Les écrans et les tout-petits : nouvelles recommandations américaines, contredites par une étude
Académie Américaine de Pédiatrie Frontiers
L’Académie américaine de Pédiatrie propose un outil en ligne, interactif, pour permettre aux familles de mettre au point un « programme familial personnalisé d’utilisation des écrans ». Pour établir ce plan, les parents sont incités à prendre en compte les besoins de santé, d’éducation et de loisirs de chaque enfant comme de l’ensemble de la famille. Les autorités de santé souhaitent que les parents deviennent pro actifs face aux usages que leurs enfants font des supports digitaux. L’AAP a par ailleurs publié de nouvelles recommandations concernant l’utilisation des écrans. Pour les enfants de 2 à 5 ans le recours aux écrans ne devrait pas excéder une heure par jour et devrait ne concerner que des activités engageant l’enfant et le parent. Pour les moins de deux ans, tout support digital devrait être banni, à l’exception des chats par vidéos. L’AAP rassure les parents : ils ne doivent pas se sentir obligés de sensibiliser très tôt leur enfant aux nouvelles technologies car les interfaces sont tellement intuitives qu’un enfant les maîtrise très vite une fois qu’il a commencé. Les nouvelles technologies ne doivent pas être l’unique recours pour calmer un enfant. Des lieux et des temps sans écrans doivent être définis : les chambres, le repas, les temps de jeux parents-enfants. Dans ses recommandations, l’AAP est soucieuse de composer avec l’air du temps. Elle ne veut pas diaboliser les écrans, consciente qu’ils font partie de l’environnement et de la vie des très jeunes enfants, et les règles définies cherchent à concilier les réalités des familles avec les connaissances avérées sur l’impact des écrans. Mais justement, la littérature scientifique semble encore lacunaire sur le sujet, et en tous cas pas consensuelle.
Une étude récente publiée dans Frontiers vient en effet contredire les recommandations de l’AAP. Cette recherche n’a pas pu mettre en évidence un impact négatif de l’usage même précoce (les enfants étudiés avaient entre 6 et 36 mois) des écrans tactiles, sur le développement des enfants. L’étude suggère même un impact positif sur la motricité fine. Les auteurs n’ont pas relevé d’effets de ces usages sur le comportement, les émotions ou le sommeil. Ils considèrent que dans la mesure où ces écrans tactiles sont totalement intuitifs pour des tout-petits, où ils font partie de l’environnement des enfants, où leur usage est déjà devenu une norme, où les parents eux mêmes sont en permanence reliés à leur écran, il est irréaliste de déconseiller l’utilisation de ces outils par des enfants de moins de deux ans.

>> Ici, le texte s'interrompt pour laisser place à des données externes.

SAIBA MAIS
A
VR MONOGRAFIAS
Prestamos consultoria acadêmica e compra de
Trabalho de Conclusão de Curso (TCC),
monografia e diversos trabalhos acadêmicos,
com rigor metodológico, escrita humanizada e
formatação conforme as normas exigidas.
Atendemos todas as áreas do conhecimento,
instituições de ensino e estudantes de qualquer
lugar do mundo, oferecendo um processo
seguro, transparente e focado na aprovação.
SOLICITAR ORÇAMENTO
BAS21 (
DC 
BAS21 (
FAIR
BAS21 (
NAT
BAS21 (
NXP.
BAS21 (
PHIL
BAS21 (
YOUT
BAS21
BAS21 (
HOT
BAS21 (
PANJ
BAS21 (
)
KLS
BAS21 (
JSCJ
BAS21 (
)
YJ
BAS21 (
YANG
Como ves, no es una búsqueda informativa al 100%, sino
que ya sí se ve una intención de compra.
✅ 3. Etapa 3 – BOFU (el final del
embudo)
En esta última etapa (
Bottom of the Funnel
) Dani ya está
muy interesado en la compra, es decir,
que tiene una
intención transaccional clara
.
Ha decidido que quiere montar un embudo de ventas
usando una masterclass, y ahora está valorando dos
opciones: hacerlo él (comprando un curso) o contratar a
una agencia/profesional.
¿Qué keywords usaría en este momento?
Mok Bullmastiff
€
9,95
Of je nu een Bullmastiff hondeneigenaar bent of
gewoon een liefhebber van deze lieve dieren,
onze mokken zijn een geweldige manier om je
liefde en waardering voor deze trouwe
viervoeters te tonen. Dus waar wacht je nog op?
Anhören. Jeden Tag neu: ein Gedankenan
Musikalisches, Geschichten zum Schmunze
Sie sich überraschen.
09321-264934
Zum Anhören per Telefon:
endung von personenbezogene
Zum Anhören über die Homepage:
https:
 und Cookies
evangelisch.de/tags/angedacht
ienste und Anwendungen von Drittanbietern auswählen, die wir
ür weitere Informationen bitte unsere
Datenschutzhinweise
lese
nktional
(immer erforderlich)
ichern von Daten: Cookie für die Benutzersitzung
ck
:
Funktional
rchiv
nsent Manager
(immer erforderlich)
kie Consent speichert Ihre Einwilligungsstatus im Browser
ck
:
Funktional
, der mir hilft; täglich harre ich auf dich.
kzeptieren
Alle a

Les professionnels au contact des enfants sont en revanche nombreux à établir un lien entre l’usage précoce et intensif des écrans avec des problèmes de développement ou de comportement (voir notre interview d’une orthophoniste). C’est l’un des défis des recherches à venir : analyser, notamment, l’effet-dose, la précocité et la nature de l’usage, le lien entre l’environnement familial et le mode d’utilisation. Afin de savoir un jour, et si possible rapidement, si les pessimistes étaient exagérément alarmistes ou les optimistes exagérément rassurants.